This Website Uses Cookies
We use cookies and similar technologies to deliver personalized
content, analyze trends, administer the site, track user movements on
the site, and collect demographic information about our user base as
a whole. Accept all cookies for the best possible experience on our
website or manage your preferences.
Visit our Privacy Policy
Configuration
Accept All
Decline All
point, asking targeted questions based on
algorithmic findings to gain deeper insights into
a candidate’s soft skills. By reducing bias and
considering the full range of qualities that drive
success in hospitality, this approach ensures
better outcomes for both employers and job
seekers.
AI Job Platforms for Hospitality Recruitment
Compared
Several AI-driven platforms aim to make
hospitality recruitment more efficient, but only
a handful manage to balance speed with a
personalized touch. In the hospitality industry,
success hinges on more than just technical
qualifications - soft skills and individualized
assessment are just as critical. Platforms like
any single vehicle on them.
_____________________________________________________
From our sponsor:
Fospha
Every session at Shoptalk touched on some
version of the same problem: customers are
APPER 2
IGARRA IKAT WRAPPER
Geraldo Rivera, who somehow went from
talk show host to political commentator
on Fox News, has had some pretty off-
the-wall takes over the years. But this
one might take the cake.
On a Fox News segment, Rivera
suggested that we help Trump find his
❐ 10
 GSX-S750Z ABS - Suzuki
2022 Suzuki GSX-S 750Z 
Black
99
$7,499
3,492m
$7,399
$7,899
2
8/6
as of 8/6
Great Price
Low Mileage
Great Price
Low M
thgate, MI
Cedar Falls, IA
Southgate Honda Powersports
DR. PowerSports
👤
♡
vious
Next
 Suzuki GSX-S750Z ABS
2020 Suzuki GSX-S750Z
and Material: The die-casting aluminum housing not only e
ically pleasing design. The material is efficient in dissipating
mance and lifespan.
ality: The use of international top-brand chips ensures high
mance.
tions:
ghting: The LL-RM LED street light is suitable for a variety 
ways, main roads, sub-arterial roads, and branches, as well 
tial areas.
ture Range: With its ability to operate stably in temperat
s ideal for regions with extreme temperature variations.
◆ ◆ ◆ ◆
Assignment –
Rewrite everything from the start of the material down to the line containing "the site, and" as a Markdown table with the columns Row and Line, one numbered row per line and blank lines omitted.

The answer –
| Row | Line |
|---|---|
| 1 | This Website Uses Cookies |
| 2 | We use cookies and similar technologies to deliver personalized |
| 3 | content, analyze trends, administer the site, track user movements on |
| 4 | the site, and collect demographic information about our user base as |